> Instruction 1:
Answer these about the hdf5Lib text:
(a) Which module does it import?
(b) What data does the single file hold?
(c) Into how many files has the data been split?
> Instruction 2: Copy the stretch of the hdf5Lib text from "When we initialise" through "case, it is 50.".

┌─ Text

Importing module 
=======

In [None]:
import hdf5Lib

Initialising class
=======

Let's first specify the paths to the example files. For this example we have two folders:
* /examples/single_file/file.hdf5
* /examples/split_files/subfile_??.hdf5

The former is a single file that contains all of the data, which in this example is simply a numpy array holding integers from 0 to 499, i.e. np.arange(500). The latter folder contains 50 files, each containing one tenth of the data, i.e.:
* /examples/split_files/subfile_00.hdf5 --> np.arange(0,10)
* /examples/split_files/subfile_01.hdf5 --> np.arange(10,20)
* ...
* /examples/split_files/subfile_49.hdf5 --> np.arange(490,500)

In [None]:
# Path to single file example
single_file_path    = '../examples/single_file/file.hdf5'

# Alternative ways of specifying paths to the split files 
split_file_path_v1 = '../examples/split_files/subfile_%.2d.hdf5'
split_file_path_v2 = ['../examples/split_files/subfile_%.2d.hdf5'%i for i in range(50)]

When we initialise the class, we should specify whether the files have been split (is_split) and if we are using string formatting (i.e. split_file_path_v1), then the number of files the data has been split into. In this case, it is 50.

└─
┌─ Dataset

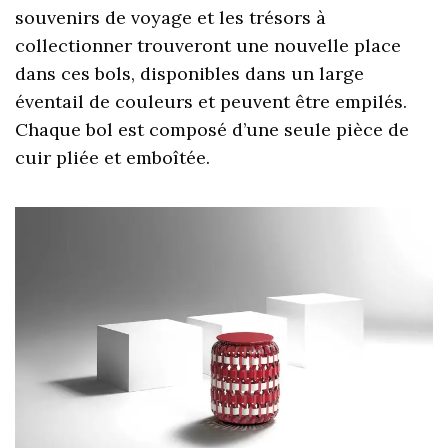
souvenirs de voyage et les trésors à
collectionner trouveront une nouvelle place
dans ces bols, disponibles dans un large
éventail de couleurs et peuvent être empilés.
Chaque bol est composé d’une seule pièce de
cuir pliée et emboîtée.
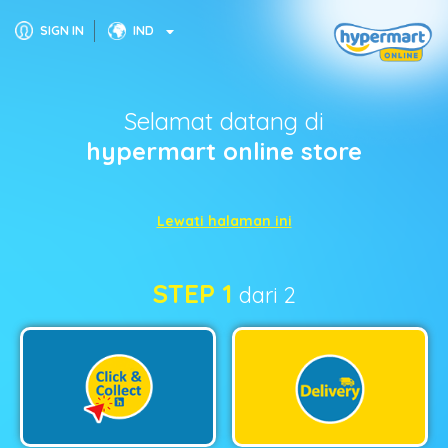
SIGN IN
IND
Selamat datang di
hypermart online store
Lewati halaman ini
STEP 1
dari 2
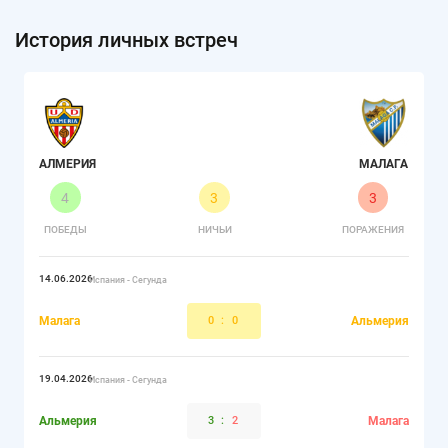
История личных встреч
АЛМЕРИЯ
МАЛАГА
4
3
3
ПОБЕДЫ
НИЧЬИ
ПОРАЖЕНИЯ
14.06.2026
Испания - Сегунда
Малага
0
:
0
Альмерия
19.04.2026
Испания - Сегунда
Альмерия
3
:
2
Малага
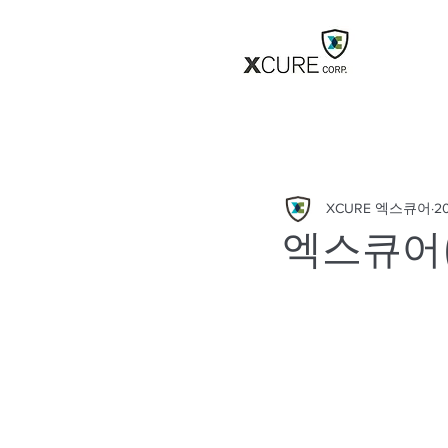
XCURE 엑스큐어
2
엑스큐어(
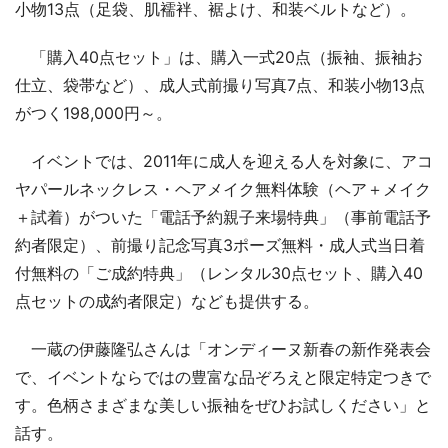
小物13点（足袋、肌襦袢、裾よけ、和装ベルトなど）。
「購入40点セット」は、購入一式20点（振袖、振袖お
仕立、袋帯など）、成人式前撮り写真7点、和装小物13点
がつく198,000円～。
イベントでは、2011年に成人を迎える人を対象に、アコ
ヤパールネックレス・ヘアメイク無料体験（ヘア＋メイク
＋試着）がついた「電話予約親子来場特典」（事前電話予
約者限定）、前撮り記念写真3ポーズ無料・成人式当日着
付無料の「ご成約特典」（レンタル30点セット、購入40
点セットの成約者限定）なども提供する。
一蔵の伊藤隆弘さんは「オンディーヌ新春の新作発表会
で、イベントならではの豊富な品ぞろえと限定特定つきで
す。色柄さまざまな美しい振袖をぜひお試しください」と
話す。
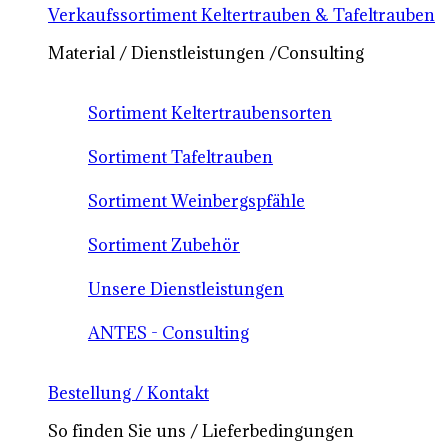
Verkaufssortiment Keltertrauben & Tafeltrauben
Material / Dienstleistungen /Consulting
Sortiment Keltertraubensorten
Sortiment Tafeltrauben
Sortiment Weinbergspfähle
Sortiment Zubehör
Unsere Dienstleistungen
ANTES - Consulting
Bestellung / Kontakt
So finden Sie uns / Lieferbedingungen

└─

> Written response 1:
(a) hdf5Lib
(b) A numpy array of the integers from 0 to 499, i.e. np.arange(500)
(c) 50

> Written response 2:
When we initialise the class, we should specify whether the files have been split (is_split) and if we are using string formatting (i.e. split_file_path_v1), then the number of files the data has been split into. In this case, it is 50.